Une tragédie sur le quai de la gare de Soissons
Dans la nuit du 28 au 29 juillet 1944, alors que la France est encore occupée, un train de déportés quitte le camp de Royallieu à Compiègne en direction du camp de concentration de Neuengamme, en Allemagne. À son bord se trouvent plusieurs centaines de résistants et prisonniers politiques.
Au cours du trajet, alors que le convoi est arrêté en gare de Soissons, les soldats allemands découvrent un trou pratiqué dans l’un des wagons, signe d’une tentative d’évasion.
Les prisonniers sont alors contraints de descendre et alignés sur le quai. Les militaires allemands exigent que les responsables se dénoncent, menaçant d’exécuter l’ensemble des détenus si personne ne se désigne.
Deux jeunes résistants bretons, Yves Le Guen et Louis Jannin, s’avancent alors volontairement. Pourtant, ils ne sont pas les auteurs de cette tentative d’évasion. Leur geste vise à sauver la vie des autres prisonniers.
Ils sont immédiatement exécutés d’une balle dans la tête sur le quai de la gare.
Ils avaient seulement 25 et 27 ans.
Deux jeunes Bretons engagés dans la Résistance
Yves Le Guen est né le 23 décembre 1919 à Pleubian, dans les Côtes-du-Nord (aujourd’hui Côtes-d’Armor). Engagé dans les Forces Françaises de l’Intérieur (FFI), il est arrêté puis déporté. Il est reconnu après-guerre « Mort pour la France » et homologué FFI.
Louis Jannin, né le 27 novembre 1917, est lui aussi originaire des Côtes-du-Nord. Comme son compagnon d’infortune, il paie de sa vie son engagement pour la liberté.
Leur sacrifice est devenu le symbole du courage, de la solidarité et du refus de céder face à la barbarie.
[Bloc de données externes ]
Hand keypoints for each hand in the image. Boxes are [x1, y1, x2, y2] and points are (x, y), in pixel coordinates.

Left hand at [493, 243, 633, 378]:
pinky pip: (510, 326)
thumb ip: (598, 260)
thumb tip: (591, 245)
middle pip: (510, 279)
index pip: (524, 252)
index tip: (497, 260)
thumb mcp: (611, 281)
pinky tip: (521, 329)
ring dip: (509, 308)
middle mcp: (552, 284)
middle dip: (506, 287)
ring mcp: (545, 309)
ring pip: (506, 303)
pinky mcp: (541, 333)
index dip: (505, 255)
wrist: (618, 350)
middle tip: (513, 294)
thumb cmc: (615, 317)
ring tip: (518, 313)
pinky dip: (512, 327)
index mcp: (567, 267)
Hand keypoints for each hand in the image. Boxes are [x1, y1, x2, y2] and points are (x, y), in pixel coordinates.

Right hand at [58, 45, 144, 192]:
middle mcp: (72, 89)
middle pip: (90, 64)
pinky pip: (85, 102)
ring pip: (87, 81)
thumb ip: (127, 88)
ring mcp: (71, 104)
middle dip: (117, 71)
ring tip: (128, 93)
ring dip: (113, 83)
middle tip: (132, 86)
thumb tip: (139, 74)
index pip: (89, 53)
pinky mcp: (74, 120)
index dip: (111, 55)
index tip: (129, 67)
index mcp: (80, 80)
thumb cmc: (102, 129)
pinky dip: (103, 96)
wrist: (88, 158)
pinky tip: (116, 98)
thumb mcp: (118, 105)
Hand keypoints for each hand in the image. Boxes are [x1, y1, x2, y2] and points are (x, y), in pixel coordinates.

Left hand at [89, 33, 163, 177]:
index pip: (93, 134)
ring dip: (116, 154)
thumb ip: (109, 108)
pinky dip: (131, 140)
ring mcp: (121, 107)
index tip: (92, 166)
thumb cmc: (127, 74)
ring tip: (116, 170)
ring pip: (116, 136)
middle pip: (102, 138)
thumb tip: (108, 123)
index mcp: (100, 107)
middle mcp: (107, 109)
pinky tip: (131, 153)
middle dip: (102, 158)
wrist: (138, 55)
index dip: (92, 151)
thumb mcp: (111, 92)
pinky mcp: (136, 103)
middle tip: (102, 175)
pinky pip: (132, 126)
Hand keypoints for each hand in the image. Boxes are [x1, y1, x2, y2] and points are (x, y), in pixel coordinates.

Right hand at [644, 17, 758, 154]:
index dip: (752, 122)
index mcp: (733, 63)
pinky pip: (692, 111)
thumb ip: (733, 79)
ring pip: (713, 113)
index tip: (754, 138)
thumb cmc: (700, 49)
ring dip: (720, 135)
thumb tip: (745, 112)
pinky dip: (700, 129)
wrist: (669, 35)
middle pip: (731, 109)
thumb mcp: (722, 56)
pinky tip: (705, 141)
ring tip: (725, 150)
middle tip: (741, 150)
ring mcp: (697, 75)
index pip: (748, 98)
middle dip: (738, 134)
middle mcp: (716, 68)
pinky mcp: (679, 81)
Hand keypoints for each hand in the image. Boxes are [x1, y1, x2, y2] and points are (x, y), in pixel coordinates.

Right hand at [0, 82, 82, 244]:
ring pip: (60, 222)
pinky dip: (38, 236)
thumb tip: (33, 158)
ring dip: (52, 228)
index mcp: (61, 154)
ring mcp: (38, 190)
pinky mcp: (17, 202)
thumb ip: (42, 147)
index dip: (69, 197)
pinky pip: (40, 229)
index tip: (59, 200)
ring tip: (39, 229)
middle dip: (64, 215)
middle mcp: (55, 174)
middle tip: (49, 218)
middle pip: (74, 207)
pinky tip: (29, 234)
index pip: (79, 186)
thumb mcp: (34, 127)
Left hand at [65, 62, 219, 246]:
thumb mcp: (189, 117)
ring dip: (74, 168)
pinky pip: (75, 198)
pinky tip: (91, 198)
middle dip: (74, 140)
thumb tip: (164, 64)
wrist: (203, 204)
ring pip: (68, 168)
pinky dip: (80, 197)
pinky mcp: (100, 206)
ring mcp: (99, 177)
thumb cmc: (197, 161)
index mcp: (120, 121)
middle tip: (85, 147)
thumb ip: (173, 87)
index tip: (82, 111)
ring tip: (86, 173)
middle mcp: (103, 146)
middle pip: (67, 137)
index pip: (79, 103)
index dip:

Une plaque pour ne jamais oublier
Une plaque commémorative rappelle aujourd’hui ce drame sur le quai de la gare de Soissons.
On peut y lire :
« Ici dans la nuit du 28 au 29 juillet 1944 Deux Français faisant partie d’un convoi de déportés venant de Compiègne se dirigeant vers l’Allemagne ont été fusillés par des soldats allemands : Jannin Louis Né le 27-11-1917 Le Guen Yves Né le 23-12-1919 Originaires des Côtes-du-Nord Français, souvenez-vous ! »
Cette inscription invite chaque voyageur à se souvenir de ces deux hommes qui ont choisi le sacrifice plutôt que de laisser mourir leurs compagnons.
Une mémoire retrouvée grâce à Louise Philippon
Pendant plusieurs années, l’histoire de ces deux résistants demeure méconnue.
C’est grâce aux recherches de Madame Louise Philippon, née Billecoq (1908-1999), habitante de Soissons, que les familles de Louis Jannin et Yves Le Guen sont retrouvées en Bretagne.
Son travail de mémoire permet de renouer le lien entre les familles, la Ville de Soissons et le lieu même où les deux résistants ont été exécutés.
Une cérémonie du souvenir chaque année
Afin que leur sacrifice ne tombe jamais dans l’oubli, la Ville de Soissons organise chaque année, le dernier dimanche de juillet, une cérémonie du souvenir sur le quai de la gare.
Élus, autorités civiles et militaires, porte-drapeaux, associations patriotiques, habitants et parfois descendants des familles se rassemblent devant la plaque commémorative pour honorer la mémoire de Yves Le Guen et Louis Jannin.
Au-delà du devoir de mémoire, cette cérémonie rappelle l’engagement de celles et ceux qui ont combattu pour la liberté, ainsi que les valeurs de courage, de solidarité et de fraternité qui demeurent au cœur de notre République.
Près de quatre-vingts ans après les faits, leur histoire continue de transmettre un message universel : face à la barbarie, le courage de quelques-uns peut sauver la vie de beaucoup d’autres.